Task to carry out: From the data below, copy exactly the lines that lie between the one holding "M1971 124 1879" and the one holding "M867 3H904L886 22Z", including both, and nothing more.

- Opening Delimiter -

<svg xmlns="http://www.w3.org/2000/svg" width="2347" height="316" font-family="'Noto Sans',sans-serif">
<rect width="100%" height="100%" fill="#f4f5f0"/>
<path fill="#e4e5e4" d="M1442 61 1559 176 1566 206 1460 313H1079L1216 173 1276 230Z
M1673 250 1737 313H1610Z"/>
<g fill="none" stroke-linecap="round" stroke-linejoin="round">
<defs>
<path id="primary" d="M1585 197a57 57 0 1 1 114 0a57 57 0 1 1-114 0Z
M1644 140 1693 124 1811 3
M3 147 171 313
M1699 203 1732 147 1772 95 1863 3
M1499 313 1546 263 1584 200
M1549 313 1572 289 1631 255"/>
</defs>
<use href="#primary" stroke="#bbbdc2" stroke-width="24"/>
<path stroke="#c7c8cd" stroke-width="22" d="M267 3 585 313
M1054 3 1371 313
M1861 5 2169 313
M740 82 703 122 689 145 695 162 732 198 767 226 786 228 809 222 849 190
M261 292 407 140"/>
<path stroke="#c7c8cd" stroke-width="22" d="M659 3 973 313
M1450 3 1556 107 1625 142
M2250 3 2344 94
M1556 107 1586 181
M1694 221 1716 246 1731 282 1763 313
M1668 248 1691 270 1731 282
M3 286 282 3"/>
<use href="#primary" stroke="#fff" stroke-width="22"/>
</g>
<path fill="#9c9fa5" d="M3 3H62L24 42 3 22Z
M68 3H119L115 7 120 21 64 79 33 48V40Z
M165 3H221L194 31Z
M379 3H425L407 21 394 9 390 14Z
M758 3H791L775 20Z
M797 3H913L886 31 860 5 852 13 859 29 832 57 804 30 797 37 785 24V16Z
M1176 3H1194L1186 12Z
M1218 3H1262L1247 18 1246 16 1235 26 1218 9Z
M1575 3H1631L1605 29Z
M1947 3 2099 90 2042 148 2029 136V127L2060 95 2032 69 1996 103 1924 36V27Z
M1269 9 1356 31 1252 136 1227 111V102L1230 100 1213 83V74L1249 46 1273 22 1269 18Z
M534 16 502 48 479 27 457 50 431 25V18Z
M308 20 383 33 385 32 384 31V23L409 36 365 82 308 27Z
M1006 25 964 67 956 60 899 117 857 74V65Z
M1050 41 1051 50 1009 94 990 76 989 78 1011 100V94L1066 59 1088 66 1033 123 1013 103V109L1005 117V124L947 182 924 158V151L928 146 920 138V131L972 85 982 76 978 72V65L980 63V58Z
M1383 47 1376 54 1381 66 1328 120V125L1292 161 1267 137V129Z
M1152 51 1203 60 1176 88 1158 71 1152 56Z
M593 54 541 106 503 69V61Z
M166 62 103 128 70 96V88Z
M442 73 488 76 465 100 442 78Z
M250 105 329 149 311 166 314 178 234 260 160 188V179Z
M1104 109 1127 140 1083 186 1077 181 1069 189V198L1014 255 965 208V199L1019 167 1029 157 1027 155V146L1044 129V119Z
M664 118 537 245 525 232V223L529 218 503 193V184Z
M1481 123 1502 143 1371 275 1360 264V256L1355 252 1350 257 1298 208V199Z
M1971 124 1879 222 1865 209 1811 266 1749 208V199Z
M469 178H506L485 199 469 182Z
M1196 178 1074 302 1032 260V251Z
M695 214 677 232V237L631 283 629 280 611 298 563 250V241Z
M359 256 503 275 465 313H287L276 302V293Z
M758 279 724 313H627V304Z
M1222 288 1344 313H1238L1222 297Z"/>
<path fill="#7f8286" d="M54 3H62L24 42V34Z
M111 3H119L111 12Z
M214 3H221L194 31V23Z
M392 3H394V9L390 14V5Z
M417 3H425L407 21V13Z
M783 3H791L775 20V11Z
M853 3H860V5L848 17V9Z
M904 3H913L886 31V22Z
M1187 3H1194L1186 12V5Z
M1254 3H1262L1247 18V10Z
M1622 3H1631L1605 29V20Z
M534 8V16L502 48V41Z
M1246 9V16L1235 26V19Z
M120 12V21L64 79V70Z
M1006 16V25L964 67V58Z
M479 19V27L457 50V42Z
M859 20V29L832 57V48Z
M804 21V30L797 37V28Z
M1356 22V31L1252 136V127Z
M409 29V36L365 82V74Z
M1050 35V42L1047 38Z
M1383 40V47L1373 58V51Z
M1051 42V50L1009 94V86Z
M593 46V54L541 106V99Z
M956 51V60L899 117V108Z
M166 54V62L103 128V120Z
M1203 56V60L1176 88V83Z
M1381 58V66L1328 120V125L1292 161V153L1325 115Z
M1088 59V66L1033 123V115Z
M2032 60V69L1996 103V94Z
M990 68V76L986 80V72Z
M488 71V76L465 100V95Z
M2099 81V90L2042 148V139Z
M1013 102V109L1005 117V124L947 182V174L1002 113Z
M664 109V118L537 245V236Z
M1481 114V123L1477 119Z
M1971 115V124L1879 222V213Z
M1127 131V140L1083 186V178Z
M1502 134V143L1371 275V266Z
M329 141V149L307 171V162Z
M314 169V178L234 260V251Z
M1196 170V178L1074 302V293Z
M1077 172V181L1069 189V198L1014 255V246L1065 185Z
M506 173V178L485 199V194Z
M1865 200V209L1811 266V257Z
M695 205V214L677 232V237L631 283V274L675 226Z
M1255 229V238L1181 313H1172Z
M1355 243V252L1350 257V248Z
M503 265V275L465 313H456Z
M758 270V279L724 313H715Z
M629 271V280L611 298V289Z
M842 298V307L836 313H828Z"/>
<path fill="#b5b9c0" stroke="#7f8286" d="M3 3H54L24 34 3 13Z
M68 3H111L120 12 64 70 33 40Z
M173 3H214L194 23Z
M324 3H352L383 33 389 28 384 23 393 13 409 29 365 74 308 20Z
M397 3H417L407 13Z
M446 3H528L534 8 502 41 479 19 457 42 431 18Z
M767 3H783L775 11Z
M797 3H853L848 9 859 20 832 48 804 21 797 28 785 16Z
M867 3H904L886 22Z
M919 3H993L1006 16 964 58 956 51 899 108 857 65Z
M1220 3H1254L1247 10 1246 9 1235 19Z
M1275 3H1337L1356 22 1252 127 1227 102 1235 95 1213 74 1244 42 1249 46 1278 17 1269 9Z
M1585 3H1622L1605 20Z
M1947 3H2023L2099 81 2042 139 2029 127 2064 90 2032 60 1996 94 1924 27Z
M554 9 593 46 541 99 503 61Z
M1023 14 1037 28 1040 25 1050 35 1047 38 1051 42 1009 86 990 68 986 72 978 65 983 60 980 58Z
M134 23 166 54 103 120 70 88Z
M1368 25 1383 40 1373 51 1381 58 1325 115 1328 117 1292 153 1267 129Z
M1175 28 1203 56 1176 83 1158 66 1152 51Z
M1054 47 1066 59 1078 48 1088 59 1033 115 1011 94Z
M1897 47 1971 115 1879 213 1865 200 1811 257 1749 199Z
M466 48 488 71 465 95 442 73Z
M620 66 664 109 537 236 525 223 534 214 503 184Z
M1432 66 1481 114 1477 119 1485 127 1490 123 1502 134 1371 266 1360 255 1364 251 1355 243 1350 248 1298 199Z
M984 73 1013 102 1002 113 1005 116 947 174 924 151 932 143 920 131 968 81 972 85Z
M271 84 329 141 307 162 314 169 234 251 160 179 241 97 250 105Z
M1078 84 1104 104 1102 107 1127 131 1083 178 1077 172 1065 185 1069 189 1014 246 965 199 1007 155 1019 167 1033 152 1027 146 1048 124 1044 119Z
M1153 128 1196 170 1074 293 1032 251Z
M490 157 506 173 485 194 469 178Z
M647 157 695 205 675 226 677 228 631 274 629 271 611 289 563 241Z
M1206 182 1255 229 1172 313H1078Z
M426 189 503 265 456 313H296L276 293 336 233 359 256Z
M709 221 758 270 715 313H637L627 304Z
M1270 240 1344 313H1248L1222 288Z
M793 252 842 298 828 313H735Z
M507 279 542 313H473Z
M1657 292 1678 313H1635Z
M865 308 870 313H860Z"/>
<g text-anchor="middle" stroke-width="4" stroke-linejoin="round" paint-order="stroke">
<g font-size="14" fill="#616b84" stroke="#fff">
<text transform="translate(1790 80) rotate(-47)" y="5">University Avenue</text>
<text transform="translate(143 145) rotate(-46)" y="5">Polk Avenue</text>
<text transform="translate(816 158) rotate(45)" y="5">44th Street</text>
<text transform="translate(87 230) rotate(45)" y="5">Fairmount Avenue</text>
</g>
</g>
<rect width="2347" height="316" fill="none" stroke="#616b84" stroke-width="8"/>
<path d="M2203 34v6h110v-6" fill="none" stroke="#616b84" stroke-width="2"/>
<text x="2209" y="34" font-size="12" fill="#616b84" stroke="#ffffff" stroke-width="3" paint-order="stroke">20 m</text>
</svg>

- Closing Delimiter -

Reply:
M1971 124 1879 222 1865 209 1811 266 1749 208V199Z
M469 178H506L485 199 469 182Z
M1196 178 1074 302 1032 260V251Z
M695 214 677 232V237L631 283 629 280 611 298 563 250V241Z
M359 256 503 275 465 313H287L276 302V293Z
M758 279 724 313H627V304Z
M1222 288 1344 313H1238L1222 297Z"/>
<path fill="#7f8286" d="M54 3H62L24 42V34Z
M111 3H119L111 12Z
M214 3H221L194 31V23Z
M392 3H394V9L390 14V5Z
M417 3H425L407 21V13Z
M783 3H791L775 20V11Z
M853 3H860V5L848 17V9Z
M904 3H913L886 31V22Z
M1187 3H1194L1186 12V5Z
M1254 3H1262L1247 18V10Z
M1622 3H1631L1605 29V20Z
M534 8V16L502 48V41Z
M1246 9V16L1235 26V19Z
M120 12V21L64 79V70Z
M1006 16V25L964 67V58Z
M479 19V27L457 50V42Z
M859 20V29L832 57V48Z
M804 21V30L797 37V28Z
M1356 22V31L1252 136V127Z
M409 29V36L365 82V74Z
M1050 35V42L1047 38Z
M1383 40V47L1373 58V51Z
M1051 42V50L1009 94V86Z
M593 46V54L541 106V99Z
M956 51V60L899 117V108Z
M166 54V62L103 128V120Z
M1203 56V60L1176 88V83Z
M1381 58V66L1328 120V125L1292 161V153L1325 115Z
M1088 59V66L1033 123V115Z
M2032 60V69L1996 103V94Z
M990 68V76L986 80V72Z
M488 71V76L465 100V95Z
M2099 81V90L2042 148V139Z
M1013 102V109L1005 117V124L947 182V174L1002 113Z
M664 109V118L537 245V236Z
M1481 114V123L1477 119Z
M1971 115V124L1879 222V213Z
M1127 131V140L1083 186V178Z
M1502 134V143L1371 275V266Z
M329 141V149L307 171V162Z
M314 169V178L234 260V251Z
M1196 170V178L1074 302V293Z
M1077 172V181L1069 189V198L1014 255V246L1065 185Z
M506 173V178L485 199V194Z
M1865 200V209L1811 266V257Z
M695 205V214L677 232V237L631 283V274L675 226Z
M1255 229V238L1181 313H1172Z
M1355 243V252L1350 257V248Z
M503 265V275L465 313H456Z
M758 270V279L724 313H715Z
M629 271V280L611 298V289Z
M842 298V307L836 313H828Z"/>
<path fill="#b5b9c0" stroke="#7f8286" d="M3 3H54L24 34 3 13Z
M68 3H111L120 12 64 70 33 40Z
M173 3H214L194 23Z
M324 3H352L383 33 389 28 384 23 393 13 409 29 365 74 308 20Z
M397 3H417L407 13Z
M446 3H528L534 8 502 41 479 19 457 42 431 18Z
M767 3H783L775 11Z
M797 3H853L848 9 859 20 832 48 804 21 797 28 785 16Z
M867 3H904L886 22Z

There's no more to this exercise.